The State Crime Laboratory handled 1,452 meth cases in 2018 — an increase of more than 450% since 2008. The number far exceeded the 1,055 heroin cases handled by the lab that year.

On Oct. 4, federal authorities in Madison announced that 16 people from Wisconsin and Minnesota were charged with state and federal counts of allegedly distributing meth in the Wausau area.

Unlike some Midwestern states, where police shut down hundreds of meth labs a year, in Wisconsin, the problem is more hidden. Much of the meth used here originates in Mexico and is transported to the Twin Cities, according to a 2016 analysis of methamphetamine use and trafficking compiled by federal and state law enforcement officials.

The drug can be in the form of powder, crystals or pills and can be smoked, snorted or injected.

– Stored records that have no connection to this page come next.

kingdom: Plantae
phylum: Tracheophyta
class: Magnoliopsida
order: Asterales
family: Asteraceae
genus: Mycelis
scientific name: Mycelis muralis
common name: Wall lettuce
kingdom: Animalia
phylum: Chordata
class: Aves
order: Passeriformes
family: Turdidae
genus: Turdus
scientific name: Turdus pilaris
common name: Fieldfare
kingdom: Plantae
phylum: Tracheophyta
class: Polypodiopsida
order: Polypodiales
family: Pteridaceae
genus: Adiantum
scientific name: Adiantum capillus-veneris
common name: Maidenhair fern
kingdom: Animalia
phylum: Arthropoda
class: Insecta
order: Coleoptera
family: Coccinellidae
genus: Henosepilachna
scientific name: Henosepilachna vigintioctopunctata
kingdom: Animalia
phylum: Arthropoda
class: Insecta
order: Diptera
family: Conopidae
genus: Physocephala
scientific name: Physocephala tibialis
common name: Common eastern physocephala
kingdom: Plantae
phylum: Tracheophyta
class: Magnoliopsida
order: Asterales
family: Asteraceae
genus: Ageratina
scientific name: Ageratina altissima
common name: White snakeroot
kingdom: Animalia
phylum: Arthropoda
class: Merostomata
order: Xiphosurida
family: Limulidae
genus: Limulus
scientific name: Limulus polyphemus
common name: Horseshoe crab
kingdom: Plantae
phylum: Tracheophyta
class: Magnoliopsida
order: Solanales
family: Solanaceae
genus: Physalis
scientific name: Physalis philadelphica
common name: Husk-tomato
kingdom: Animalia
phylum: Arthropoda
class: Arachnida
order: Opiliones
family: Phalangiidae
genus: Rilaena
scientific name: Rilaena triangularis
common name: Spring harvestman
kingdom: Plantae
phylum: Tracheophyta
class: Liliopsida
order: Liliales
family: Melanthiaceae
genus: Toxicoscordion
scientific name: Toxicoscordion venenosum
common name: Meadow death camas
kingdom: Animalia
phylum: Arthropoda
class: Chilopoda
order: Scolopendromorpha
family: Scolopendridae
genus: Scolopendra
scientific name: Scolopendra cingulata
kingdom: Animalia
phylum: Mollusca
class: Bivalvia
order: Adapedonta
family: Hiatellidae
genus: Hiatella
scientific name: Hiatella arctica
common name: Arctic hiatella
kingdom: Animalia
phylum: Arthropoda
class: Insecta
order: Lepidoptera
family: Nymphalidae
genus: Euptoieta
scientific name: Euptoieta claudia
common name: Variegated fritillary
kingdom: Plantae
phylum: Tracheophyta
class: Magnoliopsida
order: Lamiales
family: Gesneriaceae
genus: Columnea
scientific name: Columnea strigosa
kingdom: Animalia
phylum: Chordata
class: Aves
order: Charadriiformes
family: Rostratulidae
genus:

Sheila Weix, director of substance abuse services at Marshfield Clinic's Family Health Center, says that when she started treating addiction in central and northern parts of the state in the 1980s, alcohol, "nerve" pills, marijuana, cocaine and heroin were the most common. Then, in the early 1990s, meth appeared. Its prevalence rose, then ebbed when the opioid epidemic hit.

Now she is again seeing increasing numbers of people with meth addictions. Due to grant guidelines, more than $60 million in state and federal dollars that have been released to combat opioid misuse cannot be used to mitigate this new crisis. Health care providers say they should be granted flexibility in how they use these funds.

Wisconsin has received $63 million in federal grants specifically targeted to opioid prevention and medication-assisted treatment, according to the state Department of Health Services.